# REQUEST 1:
Answer these questions from the Ralph Murphy profile, marking each answer (a), (b), (c) to match.
(a) Who co-wrote "Half the Way" with Murphy?
(b) In which city was this year's BreakOut West conference and festival held?
(c) According to Murphy, what are the only things that change?
# REQUEST 2:
In the Ralph Murphy profile, which performers are named in the sentence beginning "He's also had his tunes covered by"? List all of them.
# REQUEST 3:
Extend the Ralph Murphy profile past the point where it stops.

# SELECTED PASSAGE:
★ ★ ★ ★ ★ ★ ★

Ralph Murphy has been writing songs, as he likes to describe it, “since God wore short pants.” And he’s had a lot of success over the decades.
The iconic, Nashville-based SOCAN member, a 2012 Canadian Country Music Hall of Fame inductee, penned the No. 2 Jeannie C. Riley hit “Good Enough to Be Your Wife” in 1971; co-wrote (with Bobby Wood) the 1978 Crystal Gayle chart-topper “Half the Way”; co-wrote (with Bobby Wood again) the 1980 Ronnie Milsap No. 1 hit “He Got You”; and most recently enjoyed a No. 2 U.K. hit via Sir Cliff Richard, with the Paul Brady collaboration “21st Century Christmas” in 2006.
He’s also had his tunes covered by Randy Travis, the late Don Williams, Ray Price, Shania Twain, Kathy Mattea, Little Texas and – on the other side of the Atlantic – Brotherhood of Man and Vanity Fare.
So you could say that the 73-year-old Murphy knows a thing or two about songwriting – and in a career that’s lasted more than a half-century, he admits it boils down to this: the more things change, the more they stay the same.
Ralph Murphy’s five biggest tips for hit songwriters
- You will always write the second verse first.
- Get over it.
- If you don’t have a personality, rent one, because personality goes a long way.
- No unexplained details. No speed bumps. No three-syllable words in a two-syllable spot.
Use the pronoun “you” within 30 seconds for your next No. 1.
“The only things that change are vocabulary and technology,” says Murphy, whose book Murphy’s Laws of Songwriting: How to Write a Hit Song has been endorsed by some of the art form’s most celebrated tunesmiths. “Structure remains the same. The new Taylor Swift song [“Look What You Made Me Do”] is exactly perfect fourth form – it changes rhyme scheme in the pre-chorus and uses the pronoun ‘you.’ The bridge – or what I call ‘the two-minute wall’ – is right on the money.”
Murphy – whose Picalic Group of Companies joint music publishing venture with Roger Cook also scored a No. 1 with Crystal Gayle’s version of another Bobby Wood co-write, “Talking in Your Sleep” – hosted a SOCAN House Song Camp at this year’s BreakOut West conference and festival in Edmonton last week.
SOCAN picked more than a dozen songwriters to attend this interactive workshop. Murphy had a game plan in motion: “I look at all the No. 1 records from last year, and the way that they’re structured,” he says. “I then listen to all the participants’ songs, make them re-write them that day and play them first thing in the morning. And then I give them an assignment based on structure and a title – all the same title.”

★ ★ ★ ★ ★ ★ ★

# EXTRACTED RECORDS:

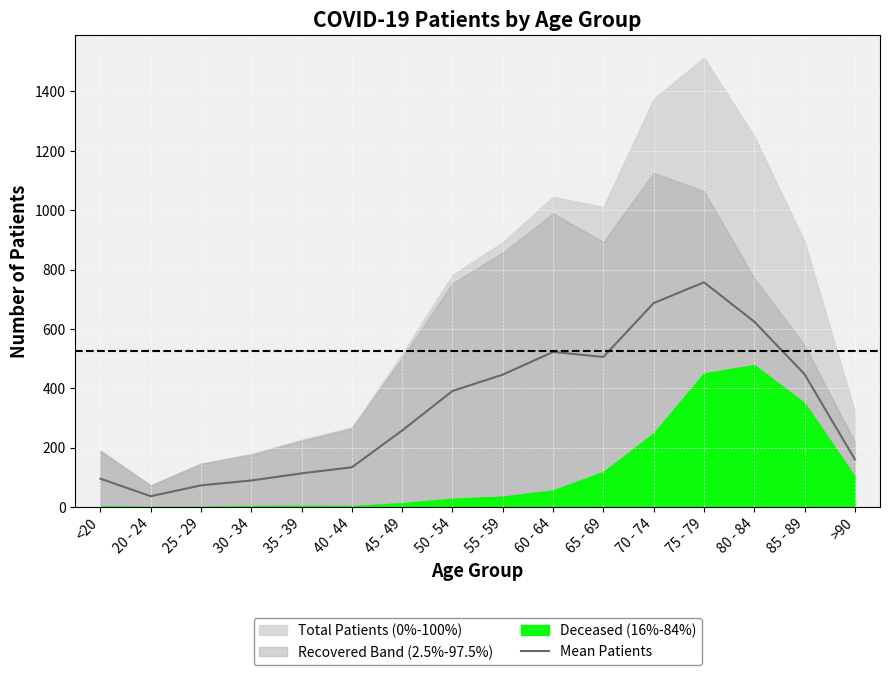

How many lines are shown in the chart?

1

★ ★ ★ ★ ★ ★ ★

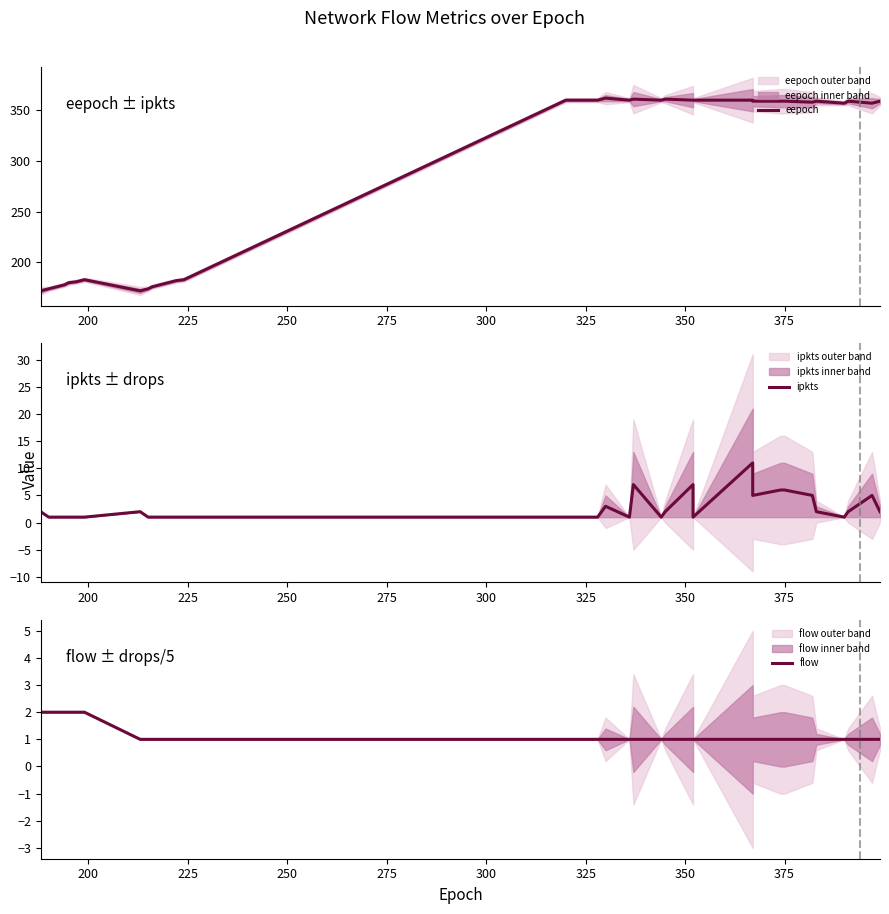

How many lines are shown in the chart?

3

★ ★ ★ ★ ★ ★ ★

# OUTPUT 1:
(a) Bobby Wood
(b) Edmonton
(c) Vocabulary and technology

# OUTPUT 2:
Randy Travis
Don Williams
Ray Price
Shania Twain
Kathy Mattea
Little Texas
Brotherhood of Man
Vanity Fare

# OUTPUT 3:
Murphy will be listening to a dozen or more songs with the exact same titles, to discover just how closely his students follow his instruction. “Every single one will be different, which is fascinating,” says Murphy.
Murphy, who was born in Saffron Walden, England, before he emigrated to Canada at the age of six, was 16 years old and living in Wallaceburg, ON, when he got “floored” by The Beatles, just like everyone else. Only he decided to move where the action was when he hit 19 in 1965
“The only things that change are vocabulary and technology. Structure remains the same.”
“I got a one-way ticket on a boat going to Liverpool,” he recalls. “It was The Kinks who wandered into a club where Jack Klaysen and I were playing. After the show, they said, ‘You guys are really good – what are you doing in Liverpool?’ And I said, ‘That’s where it is – that’s where all the shit is happening over here.’ And they said, ‘No – they come here and sign us and we go to London, where all the studios, and managers, and producers, and record companies are.’ I said, ‘Well, we’re screwed – we’re almost broke.’”
The Kinks’ roadies offered the duo a spot in their van, which was traveling to London the next day at the ungodly hour of 5 a.m. “Jack and I took the offer,” says Murphy, “and three months later we had a record deal with Tony Hatch producing. He taught me so much about songwriting.”
The duo signed with Pye Records, with Murphy landing a Mills Music publishing deal. They were known as the Guardsmen, and later the Slade Brothers, and opened for U.K. tours by The Byrds, The Walker Brothers, The Hollies and Wayne Fontana & The Mindbenders.
In 1969 Murphy moved to New York and ended up producing April Wine’s 1972 classic album On Record – featuring their first two national hits, “You Could’ve Been a Lady” and “Bad Side of the Moon.” He also produced the follow-up, Electric Jewels, and later did the same for Canadian acts Mashmakhan, Shooter, and Brutus, among others.
Then Nashville unexpectedly beckoned. “I accidentally had a country hit – I was drawing on my Wallaceburg roots – and I had a huge No. 2 hit with Jeannie C. Riley called ‘Good Enough to Be Your Wife,’” Murphy recalls. “I won an ASCAP Award for it in 1972, and flew down to Nashville because I had never been. I fell in love with the town. I was just having children and the kids were getting mugged in the playground. Everyone and everything said, ‘Go to Nashville.’”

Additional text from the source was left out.